** START MATERIAL FOR THIS EXERCISE **

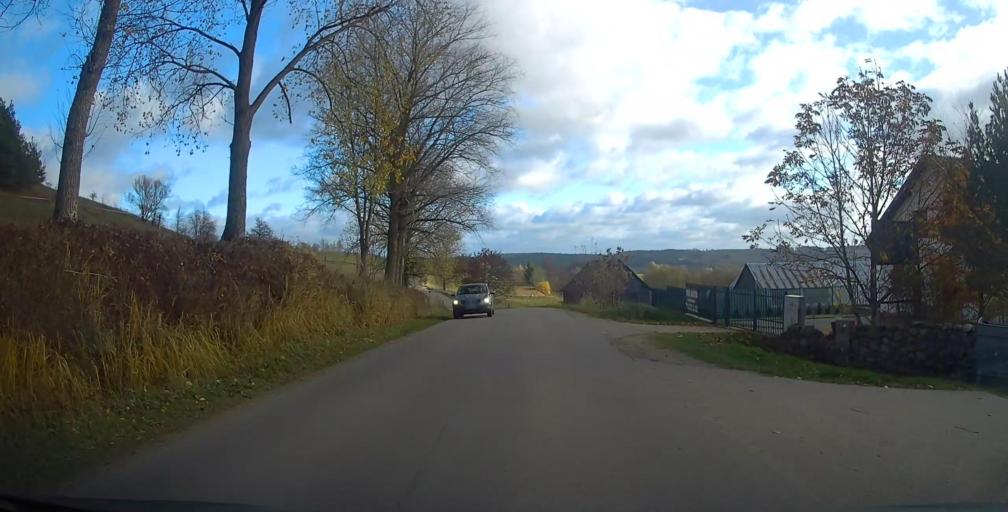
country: PL
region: Podlasie
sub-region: Suwalki
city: Suwalki
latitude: 54.2843
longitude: 22.8943
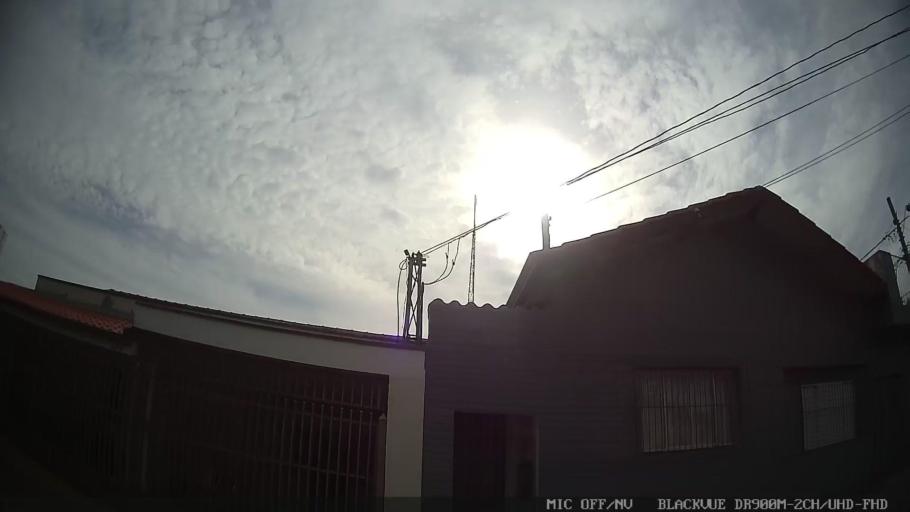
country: BR
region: Sao Paulo
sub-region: Indaiatuba
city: Indaiatuba
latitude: -23.0852
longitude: -47.2191
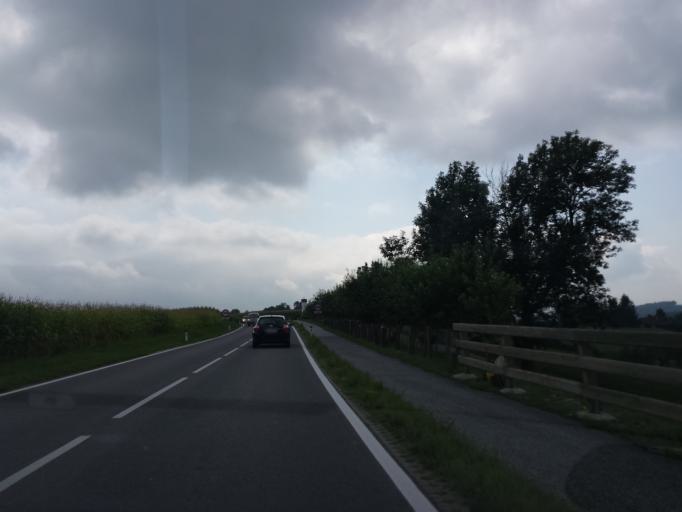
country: AT
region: Styria
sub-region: Politischer Bezirk Deutschlandsberg
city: Rassach
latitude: 46.8640
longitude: 15.2647
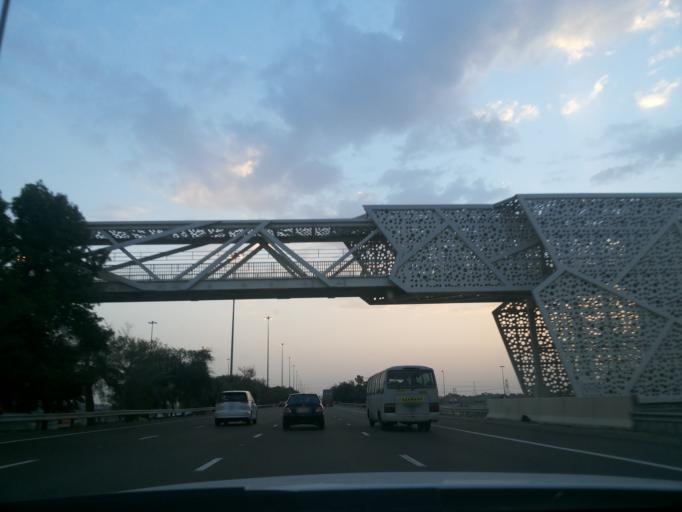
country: AE
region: Abu Dhabi
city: Abu Dhabi
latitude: 24.6702
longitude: 54.7605
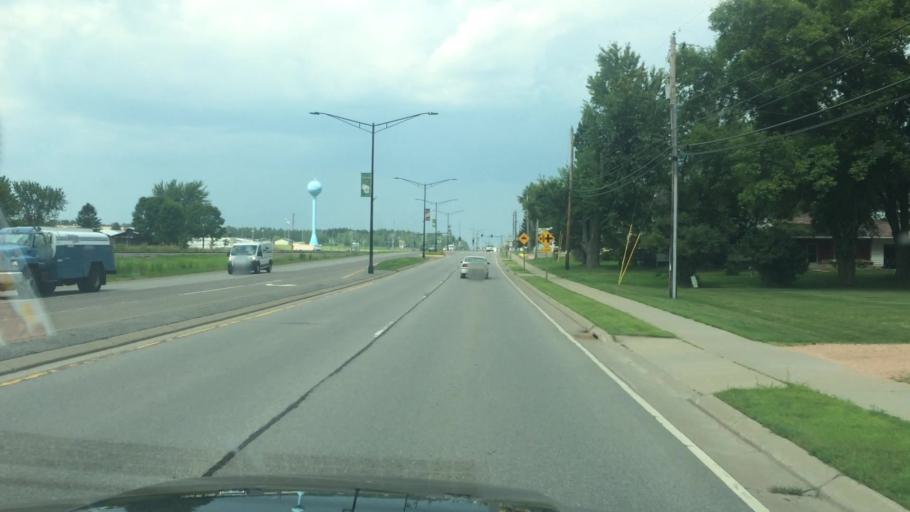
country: US
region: Wisconsin
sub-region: Clark County
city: Colby
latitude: 44.9141
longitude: -90.3154
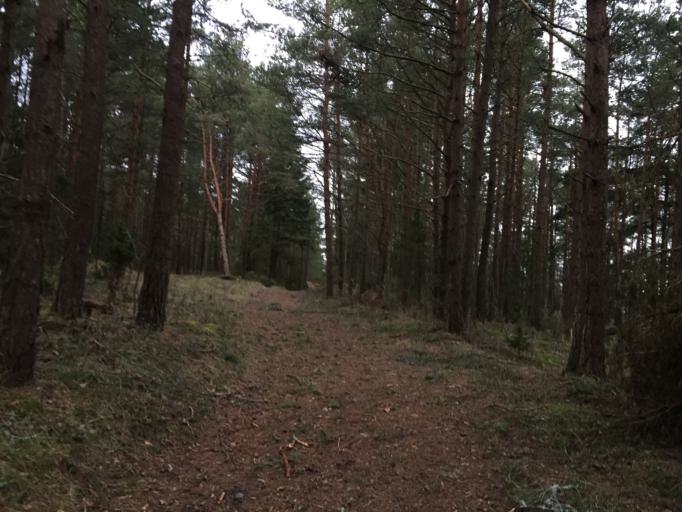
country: EE
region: Saare
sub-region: Kuressaare linn
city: Kuressaare
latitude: 58.5679
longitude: 22.2862
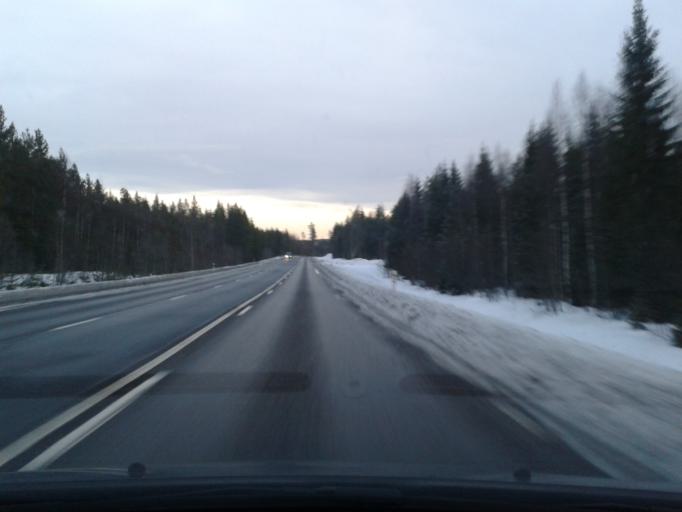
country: SE
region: Vaesternorrland
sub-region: Kramfors Kommun
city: Bollstabruk
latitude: 63.1081
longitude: 17.5052
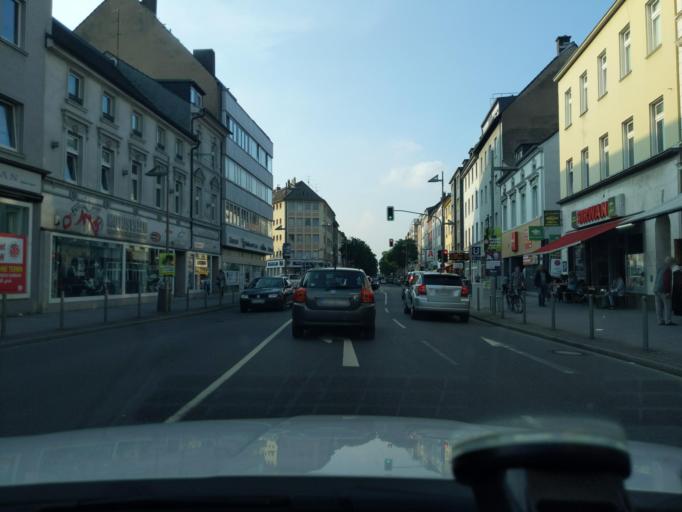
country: DE
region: North Rhine-Westphalia
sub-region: Regierungsbezirk Dusseldorf
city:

** END MATERIAL FOR THIS EXERCISE **

PROBLEM TO WORK ON » Reproduce all of the lines above word for word, leaving out the pictures.

ANSWER »
country: PL
region: Podlasie
sub-region: Suwalki
city: Suwalki
latitude: 54.2843
longitude: 22.8943
country: BR
region: Sao Paulo
sub-region: Indaiatuba
city: Indaiatuba
latitude: -23.0852
longitude: -47.2191
country: AT
region: Styria
sub-region: Politischer Bezirk Deutschlandsberg
city: Rassach
latitude: 46.8640
longitude: 15.2647
country: AE
region: Abu Dhabi
city: Abu Dhabi
latitude: 24.6702
longitude: 54.7605
country: US
region: Wisconsin
sub-region: Clark County
city: Colby
latitude: 44.9141
longitude: -90.3154
country: EE
region: Saare
sub-region: Kuressaare linn
city: Kuressaare
latitude: 58.5679
longitude: 22.2862
country: SE
region: Vaesternorrland
sub-region: Kramfors Kommun
city: Bollstabruk
latitude: 63.1081
longitude: 17.5052
country: DE
region: North Rhine-Westphalia
sub-region: Regierungsbezirk Dusseldorf
city:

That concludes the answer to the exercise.